Still, learning your science is something you can start now. But that doesn't just mean working hard in science classes at school. I'd suggest you get some books from your library about science and see what part of science you like. As you get older, you can participate in science clubs and fairs. Colleges, and eventually medical schools, like to see your interest in science. Participating outside of school is a powerful way of both showing your interest and helping you find out what you like.
All doctors have to be good communicators, so that means being a good writer and speaker. This is also a skill that takes practice. My English teachers inspired a love in me for reading and writing that continues. One of my high school English teachers reads my column (Hi, Shannon!), a fact of which I am proud.
Clinician doctors in particular should be good with people. That means being a good listener, showing respect and taking the time to really getting to know people. One of the best parts of being a doctor is getting to know many people and hearing them talk honestly about parts of themselves that they don't usually talk much about.
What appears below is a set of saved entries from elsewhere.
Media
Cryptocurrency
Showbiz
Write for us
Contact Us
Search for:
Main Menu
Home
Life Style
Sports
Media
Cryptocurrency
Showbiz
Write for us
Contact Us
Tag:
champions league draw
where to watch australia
Do you like sports? Because being a good member of a team is increasingly important for doctors. You want to excel, of course, but you want to help your teammates excel as well. The dean of the medical school I went to, Joseph Ceithaml, was well-known for admitting those students who participated in team sports.
Medical schools also want to see people who are well-rounded, and that means acquiring other skills and passions outside of school and science. Playing a musical instrument, making art of whatever kind you like, and finding other ways to express yourself creatively all are important in becoming a well-rounded person. Reading for fun can lead you into many different worlds and inspire passions, and you will learn a great deal about people from reading histories, biographies and novels.
You might wonder where you find the time for all of this. It takes dedication, but it also means you make the most out of every day. Find worthwhile things to do. Academics, sure, as well as the other things I mentioned, but also develop close friendships. Try new things. And don't waste too much time with things that you don't enjoy and won't help you achieve your goal.
Dr. Keith Roach is a syndicated columnist.